Good morning, I'm preparing my exam first exam in linear programing and try to sharpen my skills over how to handle such programs.
I want to know when can we know that a linear program isn't feasible and what to do with it.
For instance this one
\begin{cases} \max_xf(x)=&x_1&+x_2\\ &x_1 &+x_2&\ge 2\\ &x_1 &+ x_2&\le 7\\ &3x_2 &-x_1&\le 9\\ &3x_1 &+2x_2&\le 18\\ &x\ge 0 \end{cases}
The vertice of the realisable area are
\begin{array}{lll} A=(2,0) \\ B=(0,2) \\ C=(0,3)\\ D=(3,4)\\ E=(4,3)\\ F=(6,0) \end{array}
The $(0,0)$ starting point seems not to be a feasible vertice. I have to determine one that could. I thus have to solve an auxiliary linear program.

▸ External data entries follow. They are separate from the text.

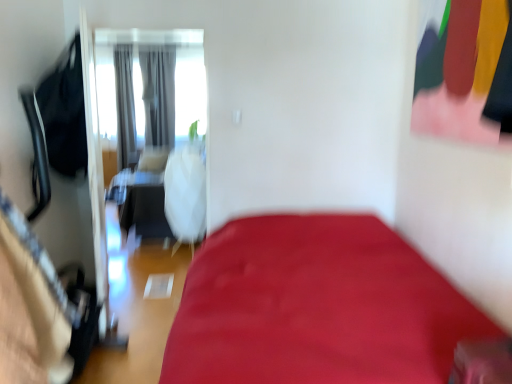
In order to face gray fabric curtain at center, the 1th curtain viewed from the right, should I rotate leftwards or rightwards?

To align with it, rotate left about 13.038°.

In the scene shown: What is the approximate height of gray fabric curtain at center, the 2th curtain in the left-to-right sequence?

The height of gray fabric curtain at center, the 2th curtain in the left-to-right sequence, is 5.85 feet.

I want to click on gray fabric curtain at center, the 1th curtain viewed from the right, so click(x=158, y=93).

From the image's perspective, relative to gray fabric curtain at center, the 2th curtain in the left-to-right sequence, is gray fabric curtain at upper left, the 1th curtain in the left-to-right sequence, above or below?

From the image's perspective, gray fabric curtain at upper left, the 1th curtain in the left-to-right sequence, appears below gray fabric curtain at center, the 2th curtain in the left-to-right sequence.

Can you see gray fabric curtain at upper left, which appears as the 2th curtain when viewed from the right, touching gray fabric curtain at center, the 2th curtain in the left-to-right sequence?

No, gray fabric curtain at upper left, which appears as the 2th curtain when viewed from the right, is not next to gray fabric curtain at center, the 2th curtain in the left-to-right sequence.

Considering the relative positions of gray fabric curtain at upper left, which appears as the 2th curtain when viewed from the right, and gray fabric curtain at center, the 2th curtain in the left-to-right sequence, in the image provided, is gray fabric curtain at upper left, which appears as the 2th curtain when viewed from the right, to the left or to the right of gray fabric curtain at center, the 2th curtain in the left-to-right sequence,?

gray fabric curtain at upper left, which appears as the 2th curtain when viewed from the right, is to the left of gray fabric curtain at center, the 2th curtain in the left-to-right sequence.

At what (x,y) coordinates should I click in order to perform the action: click on curtain on the right of gray fabric curtain at upper left, the 1th curtain in the left-to-right sequence. Please return your answer as a coordinate pair (x, y). Looking at the image, I should click on (158, 93).

From the image's perspective, does matte black clothing at upper right appear lower than white matte screen door at upper left?

No, from the image's perspective, matte black clothing at upper right is not beneath white matte screen door at upper left.

Is matte black clothing at upper right far away from white matte screen door at upper left?

Indeed, matte black clothing at upper right is not near white matte screen door at upper left.

What's the angular difference between matte black clothing at upper right and white matte screen door at upper left's facing directions?

The angle between the facing direction of matte black clothing at upper right and the facing direction of white matte screen door at upper left is 89.9 degrees.

Which of these two, matte black clothing at upper right or white matte screen door at upper left, is smaller?

Smaller between the two is matte black clothing at upper right.

Consider the image. Can you tell me how much matte black clothing at upper right and gray fabric curtain at center, the 2th curtain in the left-to-right sequence, differ in facing direction?

The angle between the facing direction of matte black clothing at upper right and the facing direction of gray fabric curtain at center, the 2th curtain in the left-to-right sequence, is 93.3 degrees.

From a real-world perspective, who is located higher, matte black clothing at upper right or gray fabric curtain at center, the 2th curtain in the left-to-right sequence?

From a 3D spatial view, matte black clothing at upper right is above.

This screenshot has height=384, width=512. What are the coordinates of `the 1st curtain below the matte black clothing at upper right (from a real-world perspective)` in the screenshot? It's located at (158, 93).

In the scene shown: Is matte black clothing at upper right inside the boundaries of gray fabric curtain at center, the 1th curtain viewed from the right, or outside?

matte black clothing at upper right is not inside gray fabric curtain at center, the 1th curtain viewed from the right, it's outside.

From the image's perspective, would you say gray fabric curtain at center, the 2th curtain in the left-to-right sequence, is shown under gray fabric curtain at upper left, the 1th curtain in the left-to-right sequence?

No, from the image's perspective, gray fabric curtain at center, the 2th curtain in the left-to-right sequence, is not beneath gray fabric curtain at upper left, the 1th curtain in the left-to-right sequence.

Considering the positions of points (156, 60) and (121, 103), is point (156, 60) farther from camera compared to point (121, 103)?

Yes, point (156, 60) is behind point (121, 103).

Locate an element on the screen. The width and height of the screenshot is (512, 384). curtain lying behind the gray fabric curtain at upper left, which appears as the 2th curtain when viewed from the right is located at coordinates (158, 93).

Looking at their sizes, would you say gray fabric curtain at center, the 1th curtain viewed from the right, is wider or thinner than gray fabric curtain at upper left, which appears as the 2th curtain when viewed from the right?

Clearly, gray fabric curtain at center, the 1th curtain viewed from the right, has less width compared to gray fabric curtain at upper left, which appears as the 2th curtain when viewed from the right.

Looking at this image, is white matte screen door at upper left next to matte black clothing at upper right and touching it?

No, white matte screen door at upper left is not touching matte black clothing at upper right.

From a real-world perspective, is white matte screen door at upper left positioned under matte black clothing at upper right based on gravity?

Correct, in the physical world, white matte screen door at upper left is lower than matte black clothing at upper right.

Considering the positions of point (134, 144) and point (474, 19), is point (134, 144) closer or farther from the camera than point (474, 19)?

Point (134, 144).

From a real-world perspective, which object stands above the other?

matte black clothing at upper right, from a real-world perspective.

What's the angular difference between gray fabric curtain at upper left, which appears as the 2th curtain when viewed from the right, and matte black clothing at upper right's facing directions?

They differ by 93.3 degrees in their facing directions.

Which of these two, gray fabric curtain at upper left, which appears as the 2th curtain when viewed from the right, or matte black clothing at upper right, is bigger?

Bigger between the two is gray fabric curtain at upper left, which appears as the 2th curtain when viewed from the right.

Is gray fabric curtain at upper left, the 1th curtain in the left-to-right sequence, completely or partially outside of white matte screen door at upper left?

Yes, gray fabric curtain at upper left, the 1th curtain in the left-to-right sequence, is outside of white matte screen door at upper left.

From the image's perspective, who appears lower, gray fabric curtain at upper left, the 1th curtain in the left-to-right sequence, or white matte screen door at upper left?

white matte screen door at upper left.

Is the position of gray fabric curtain at upper left, the 1th curtain in the left-to-right sequence, more distant than that of white matte screen door at upper left?

Yes, gray fabric curtain at upper left, the 1th curtain in the left-to-right sequence, is behind white matte screen door at upper left.

The width and height of the screenshot is (512, 384). What are the coordinates of `curtain above the gray fabric curtain at upper left, which appears as the 2th curtain when viewed from the right (from the image's perspective)` in the screenshot? It's located at click(158, 93).

Locate an element on the screen. This screenshot has height=384, width=512. clothing above the white matte screen door at upper left (from a real-world perspective) is located at coordinates (465, 72).

Based on their spatial positions, is white matte screen door at upper left or matte black clothing at upper right closer to gray fabric curtain at upper left, the 1th curtain in the left-to-right sequence?

white matte screen door at upper left is closer to gray fabric curtain at upper left, the 1th curtain in the left-to-right sequence.

From the image, which object appears to be farther from matte black clothing at upper right, white matte screen door at upper left or gray fabric curtain at center, the 1th curtain viewed from the right?

gray fabric curtain at center, the 1th curtain viewed from the right, lies further to matte black clothing at upper right than the other object.

Estimate the real-world distances between objects in this image. Which object is closer to gray fabric curtain at upper left, which appears as the 2th curtain when viewed from the right, gray fabric curtain at center, the 2th curtain in the left-to-right sequence, or white matte screen door at upper left?

white matte screen door at upper left lies closer to gray fabric curtain at upper left, which appears as the 2th curtain when viewed from the right, than the other object.

In the scene shown: Considering their positions, is matte black clothing at upper right positioned further to white matte screen door at upper left than gray fabric curtain at center, the 2th curtain in the left-to-right sequence?

The object further to white matte screen door at upper left is matte black clothing at upper right.

When comparing their distances from gray fabric curtain at upper left, which appears as the 2th curtain when viewed from the right, does gray fabric curtain at center, the 2th curtain in the left-to-right sequence, or matte black clothing at upper right seem closer?

The object closer to gray fabric curtain at upper left, which appears as the 2th curtain when viewed from the right, is gray fabric curtain at center, the 2th curtain in the left-to-right sequence.

Based on their spatial positions, is white matte screen door at upper left or matte black clothing at upper right closer to gray fabric curtain at center, the 2th curtain in the left-to-right sequence?

white matte screen door at upper left is closer to gray fabric curtain at center, the 2th curtain in the left-to-right sequence.

Estimate the real-world distances between objects in this image. Which object is closer to white matte screen door at upper left, gray fabric curtain at center, the 2th curtain in the left-to-right sequence, or gray fabric curtain at upper left, which appears as the 2th curtain when viewed from the right?

The object closer to white matte screen door at upper left is gray fabric curtain at center, the 2th curtain in the left-to-right sequence.

Based on their spatial positions, is white matte screen door at upper left or gray fabric curtain at upper left, the 1th curtain in the left-to-right sequence, further from matte black clothing at upper right?

gray fabric curtain at upper left, the 1th curtain in the left-to-right sequence.

The height and width of the screenshot is (384, 512). Find the location of `curtain between matte black clothing at upper right and gray fabric curtain at center, the 2th curtain in the left-to-right sequence, from front to back`. curtain between matte black clothing at upper right and gray fabric curtain at center, the 2th curtain in the left-to-right sequence, from front to back is located at coordinates (125, 108).

You are a GUI agent. You are given a task and a screenshot of the screen. Output one action in this format:
    pyautogui.click(x=<x>, y=<y>)
    Task: Click on the screen door positioned between matte black clothing at upper right and gray fabric curtain at upper left, the 1th curtain in the left-to-right sequence, from near to far
    This screenshot has width=512, height=384.
    Given the screenshot: What is the action you would take?
    pyautogui.click(x=149, y=122)

Find the location of a particular element. curtain between white matte screen door at upper left and gray fabric curtain at center, the 1th curtain viewed from the right, from front to back is located at coordinates (125, 108).

Find the location of a particular element. The image size is (512, 384). screen door between matte black clothing at upper right and gray fabric curtain at center, the 2th curtain in the left-to-right sequence, from front to back is located at coordinates (149, 122).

But I don't know how to do it! Consequently I tried to solve it in the matrix form but, if my calculations are right, it lead me to a dead end.
The initial set of basic variables are:
$B=\{e_1,e_2,e_3,e_4\}$
The associated matrix is therefore:
$$A=\begin{pmatrix} -1 & -1 & 1 & 0 & 0 & 0 & -2\\ 1 & 1 & 0 & 1 & 0 & 0 & 7\\ 3 & -1 & 0 & 0 & 1 & 0 & 9\\ 3 & 2 & 0 & 0 & 0 & 1 & 18\\ 1 & 1 & 0 & 0 & 0 & 0 & 0\\ \end{pmatrix}$$
$x_1$ enters the basis $B$ and $e_1$ exits.
We multiply to find the new Simplex matrix:
$$B^{-1}= \begin{pmatrix} -1 & 0 & 0 & 0 & 0 \\ 1 & 1 & 0 & 0 & 0\\ 3 & 0 & 1 & 0 & 0\\ 3 & 0 & 0 &1 & 0\\ 1 & 0 & 0 & 0 & 1\\ \end{pmatrix}$$
\begin{align} AB^{-1}&=\begin{pmatrix} -1 & -1 & 1 & 0 & 0 & 0 & -2\\ 1 & 1 & 0 & 1 & 0 & 0 & 7\\ 3 & -1 & 0 & 0 & 1 & 0 & 9\\ 3 & 2 & 0 & 0 & 0 & 1 & 18\\ 1 & 1 & 0 & 0 & 0 & 0 & 0\\ \end{pmatrix} \begin{pmatrix} -1 & 0 & 0 & 0 & 0 \\ 1 & 1 & 0 & 0 & 0\\ 3 & 0 & 1 & 0 & 0\\ 3 & 0 & 0 &1 & 0\\ 1 & 0 & 0 & 0 & 1\\ \end{pmatrix}\\ &= \begin{pmatrix} 1 & 1 & -1 & 0 & 0 & 0 & 2\\ 0 & 0 & 0 & 1 & 0 & 0 & 5\\ 0 & -4 & 0 & 0 & 1 & 0 & 3\\ 0 & 1 & 0 & 0 & 0 & 1 & -6\\ 0 & 0 & 0 & 0 & 0 & 0 & -2\\ \end{pmatrix} \end{align}
Which is unexpected.
therefore, how to know in the matrix form when a linear program isn't feasible, at least from the original method, and what to do with it? If you have a method I would be very glad!